Es uno de
los santos más estimados y desde el siglo XIII constante objeto de estudio.
Nació en Lisboa, Portugal, a finales del siglo XII, quizá en torno a 1191. Sus
padres eran mercaderes y tenían una buena posición. Es posible que Martim de
Bulhôes, su progenitor, estuviese al servicio del rey. Él y su esposa, Teresa
Taveira, dieron al pequeño Fernando, que fue el nombre de pila del santo, una
educación acorde con su posición. En la pubertad atravesó un periodo de dudas y
crisis en el que no faltaron las tentaciones propias de la edad y contra las
que entabló una lucha sin cuartel. De una de esas íntimas batallas queda
constancia en la catedral de Lisboa ya que, perturbado por una de ellas,
mientras ascendía al coro, trazó en la pared la señal de la cruz dejando
perenne huella en la piedra que cedió bajo la presión de sus dedos.
Desdeñando
las vanidades y placeres del mundo, ingresó con los canónigos regulares de
Lisboa. Pero la oración y el recogimiento eran frecuentemente perturbados por
las inoportunas visitas de familiares y amigos que rompían la paz del cenobio.
Buscando sosiego, en 1212 se trasladó al monasterio de Santa Cruz en Coimbra.

_REGISTROS SIN PROCESAR:_
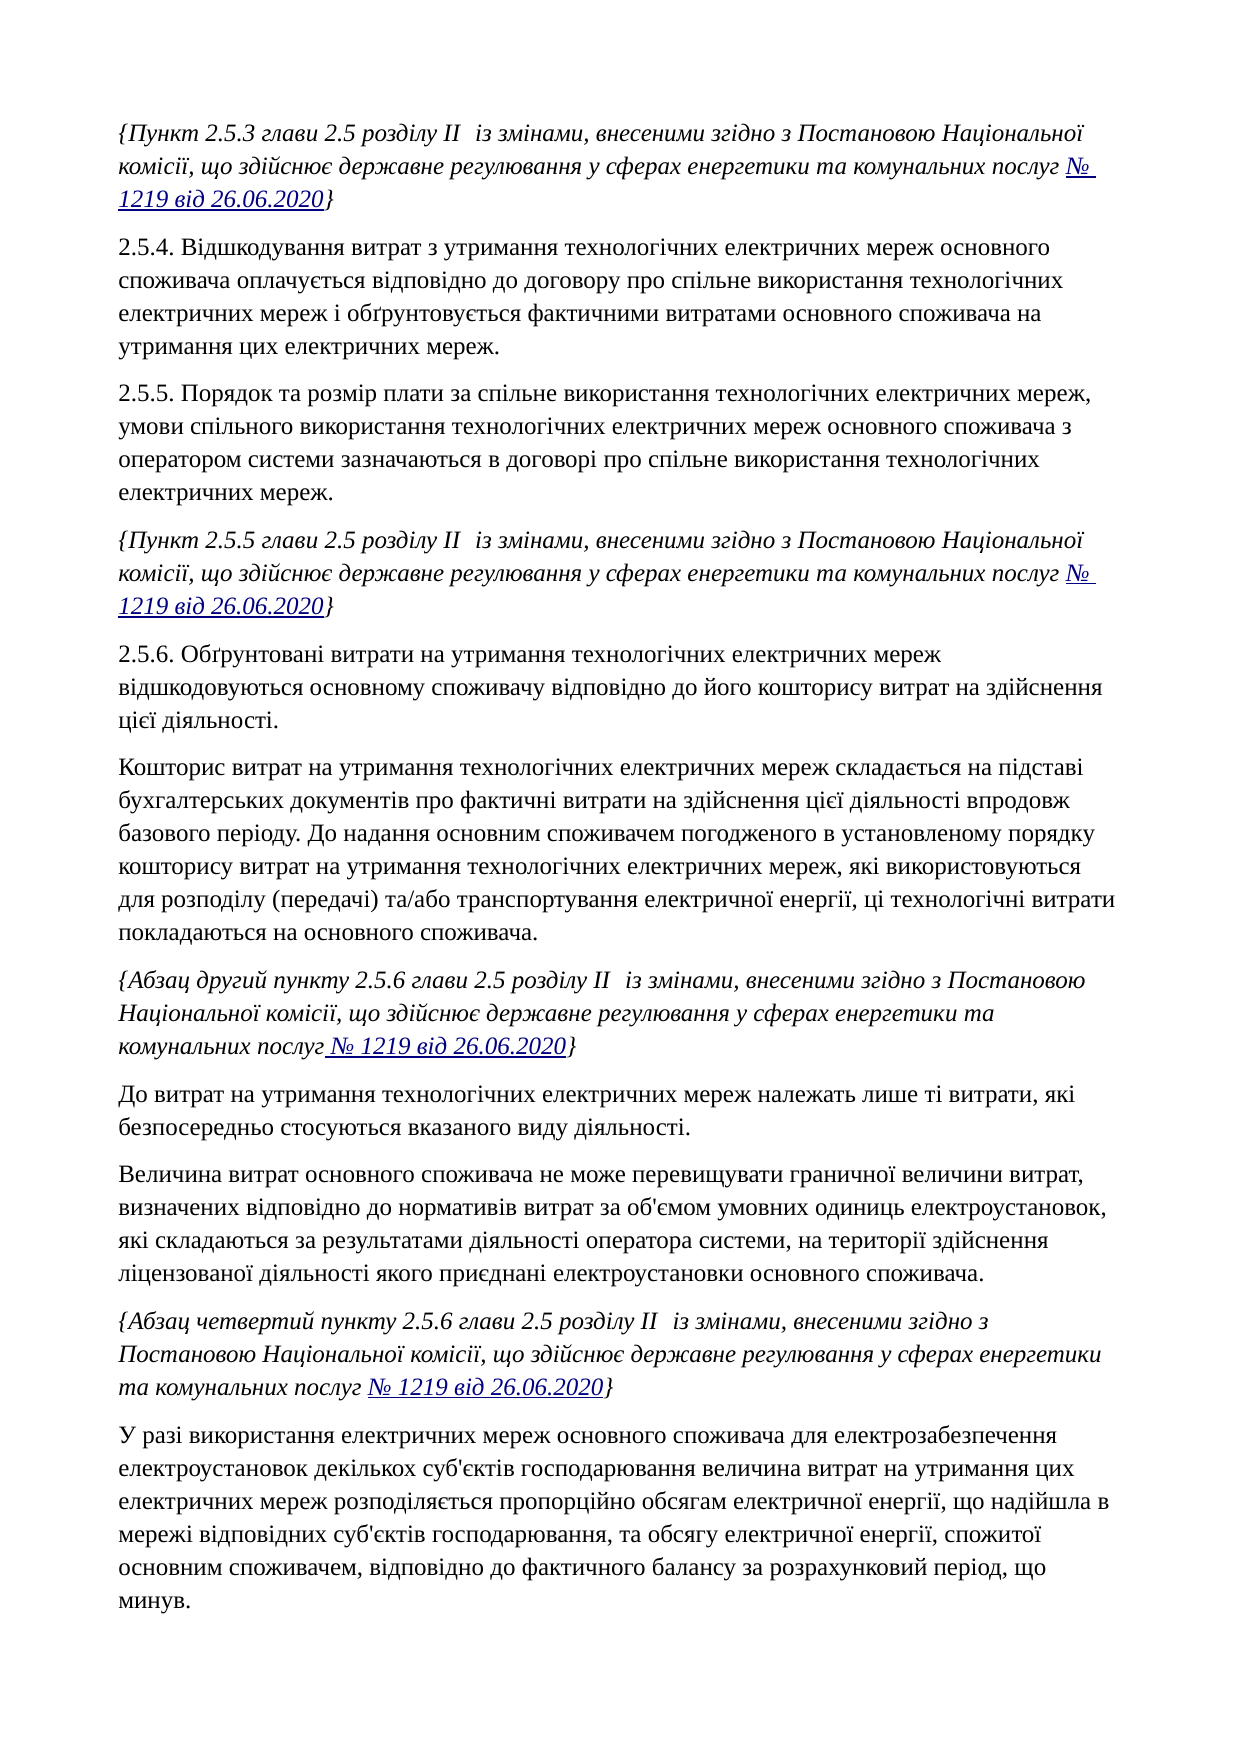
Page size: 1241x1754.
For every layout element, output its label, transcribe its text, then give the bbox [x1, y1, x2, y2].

text 2.5.4. Відшкодування витрат з утримання технологічних електричних мереж основного споживача оплачується відповідно до договору про спільне використання технологічних електричних мереж і обґрунтовується фактичними витратами основного споживача на утримання цих електричних мереж. [118, 232, 1122, 359]
text 2.5.6. Обґрунтовані витрати на утримання технологічних електричних мереж відшкодовуються основному споживачу відповідно до його кошторису витрат на здійснення цієї діяльності. [118, 639, 1122, 733]
text {Абзац четвертий пункту 2.5.6 глави 2.5 розділу II із змінами, внесеними згідно з Постановою Національної комісії, що здійснює державне регулювання у сферах енергетики та комунальних послуг № 1219 від 26.06.2020} [118, 1306, 1122, 1401]
text До витрат на утримання технологічних електричних мереж належать лише ті витрати, які безпосередньо стосуються вказаного виду діяльності. [118, 1079, 1122, 1141]
text 2.5.5. Порядок та розмір плати за спільне використання технологічних електричних мереж, умови спільного використання технологічних електричних мереж основного споживача з оператором системи зазначаються в договорі про спільне використання технологічних електричних мереж. [118, 378, 1122, 506]
text {Абзац другий пункту 2.5.6 глави 2.5 розділу II із змінами, внесеними згідно з Постановою Національної комісії, що здійснює державне регулювання у сферах енергетики та комунальних послуг № 1219 від 26.06.2020} [118, 965, 1122, 1060]
text Величина витрат основного споживача не може перевищувати граничної величини витрат, визначених відповідно до нормативів витрат за об'ємом умовних одиниць електроустановок, які складаються за результатами діяльності оператора системи, на території здійснення ліцензованої діяльності якого приєднані електроустановки основного споживача. [118, 1159, 1122, 1287]
text У разі використання електричних мереж основного споживача для електрозабезпечення електроустановок декількох суб'єктів господарювання величина витрат на утримання цих електричних мереж розподіляється пропорційно обсягам електричної енергії, що надійшла в мережі відповідних суб'єктів господарювання, та обсягу електричної енергії, спожитої основним споживачем, відповідно до фактичного балансу за розрахунковий період, що минув. [118, 1420, 1122, 1613]
text Кошторис витрат на утримання технологічних електричних мереж складається на підставі бухгалтерських документів про фактичні витрати на здійснення цієї діяльності впродовж базового періоду. До надання основним споживачем погодженого в установленому порядку кошторису витрат на утримання технологічних електричних мереж, які використовуються для розподілу (передачі) та/або транспортування електричної енергії, ці технологічні витрати покладаються на основного споживача. [118, 752, 1122, 946]
text {Пункт 2.5.5 глави 2.5 розділу II із змінами, внесеними згідно з Постановою Національної комісії, що здійснює державне регулювання у сферах енергетики та комунальних послуг № 1219 від 26.06.2020} [118, 525, 1122, 620]
text {Пункт 2.5.3 глави 2.5 розділу II із змінами, внесеними згідно з Постановою Національної комісії, що здійснює державне регулювання у сферах енергетики та комунальних послуг № 1219 від 26.06.2020} [118, 118, 1122, 213]
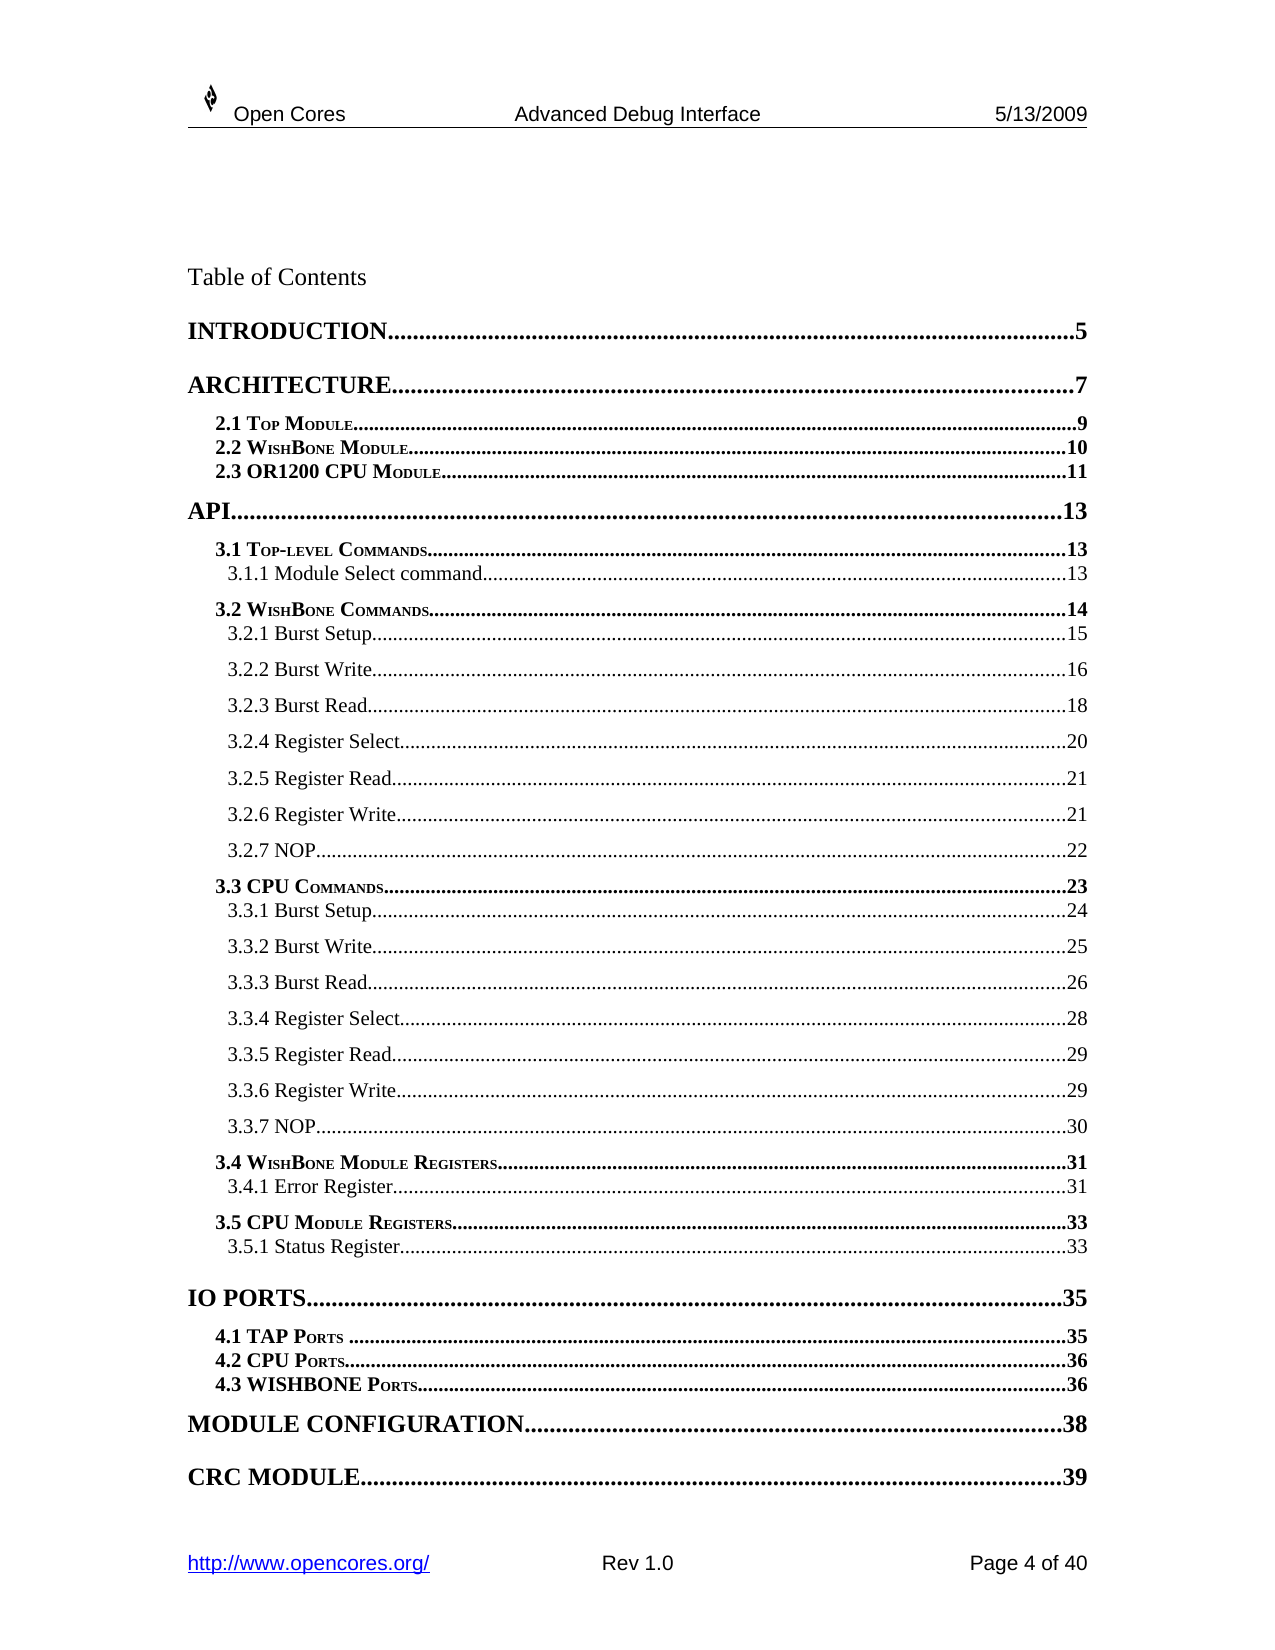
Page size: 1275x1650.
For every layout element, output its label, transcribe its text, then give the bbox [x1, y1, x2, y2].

text 3.4 WishBone Module Registers 31 [210, 1150, 1087, 1174]
text 3.3 CPU Commands 23 [210, 874, 1087, 898]
text 3.5.1 Status Register 33 [222, 1234, 1087, 1258]
text 3.2.1 Burst Setup 15 [222, 621, 1087, 645]
text 3.2.3 Burst Read 18 [222, 693, 1087, 717]
text 3.2.5 Register Read 21 [222, 766, 1087, 789]
text 3.2.4 Register Select 20 [222, 729, 1087, 753]
text Introduction 5 [187, 316, 1087, 345]
text Table of Contents [187, 262, 1087, 291]
text IO Ports 35 [187, 1283, 1087, 1311]
text 3.2.6 Register Write 21 [222, 802, 1087, 826]
text CRC Module 39 [187, 1462, 1087, 1491]
text 3.3.2 Burst Write 25 [222, 934, 1087, 958]
text 4.3 WISHBONE Ports 36 [210, 1372, 1087, 1396]
text 3.3.6 Register Write 29 [222, 1078, 1087, 1102]
text 4.1 TAP Ports 35 [210, 1324, 1087, 1348]
text 3.3.1 Burst Setup 24 [222, 898, 1087, 922]
text 3.2.2 Burst Write 16 [222, 657, 1087, 681]
text 3.1.1 Module Select command 13 [222, 561, 1087, 585]
text 3.2.7 NOP 22 [222, 838, 1087, 862]
text 2.3 OR1200 CPU Module 11 [210, 459, 1087, 483]
text 3.3.7 NOP 30 [222, 1114, 1087, 1138]
text 3.2 WishBone Commands 14 [210, 597, 1087, 621]
text 3.3.5 Register Read 29 [222, 1042, 1087, 1066]
text Architecture 7 [187, 370, 1087, 399]
text 3.4.1 Error Register 31 [222, 1174, 1087, 1198]
text API 13 [187, 496, 1087, 525]
text 2.1 Top Module 9 [210, 411, 1087, 435]
text 3.1 Top-level Commands 13 [210, 537, 1087, 561]
text 2.2 WishBone Module 10 [210, 435, 1087, 459]
text Module Configuration 38 [187, 1409, 1087, 1437]
text 4.2 CPU Ports 36 [210, 1348, 1087, 1372]
text 3.3.3 Burst Read 26 [222, 970, 1087, 994]
text 3.5 CPU Module Registers 33 [210, 1210, 1087, 1234]
text 3.3.4 Register Select 28 [222, 1006, 1087, 1030]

_TAREAS ESCRITAS:_
A - ¿Cómo se traduce al inglés esta oración del texto de referencia: «Sus padres eran mercaderes y tenían una buena posición.»?
B - Responde según el texto de referencia:
(i) ¿En qué ciudad nació el santo?
(ii) ¿Cómo se llamaba su madre?
(iii) ¿A qué monasterio se trasladó en 1212?
C - ¿Puedes reproducir el fragmento del texto de referencia que empieza en las palabras "Nació en Lisboa, Portugal, a" y termina tras "de sus dedos.", cambiando "mercaderes" por "comerciantes"?
Los registros no hacen falta para nada de lo que se pide.

_RESPUESTAS POR TAREA:_
A - His parents were merchants and were well off.

B -
(i) En Lisboa, Portugal.
(ii) Teresa Taveira.
(iii) Al monasterio de Santa Cruz, en Coimbra.

C -
Nació en Lisboa, Portugal, a finales del siglo XII, quizá en torno a 1191. Sus
padres eran comerciantes y tenían una buena posición. Es posible que Martim de
Bulhôes, su progenitor, estuviese al servicio del rey. Él y su esposa, Teresa
Taveira, dieron al pequeño Fernando, que fue el nombre de pila del santo, una
educación acorde con su posición. En la pubertad atravesó un periodo de dudas y
crisis en el que no faltaron las tentaciones propias de la edad y contra las
que entabló una lucha sin cuartel. De una de esas íntimas batallas queda
constancia en la catedral de Lisboa ya que, perturbado por una de ellas,
mientras ascendía al coro, trazó en la pared la señal de la cruz dejando
perenne huella en la piedra que cedió bajo la presión de sus dedos.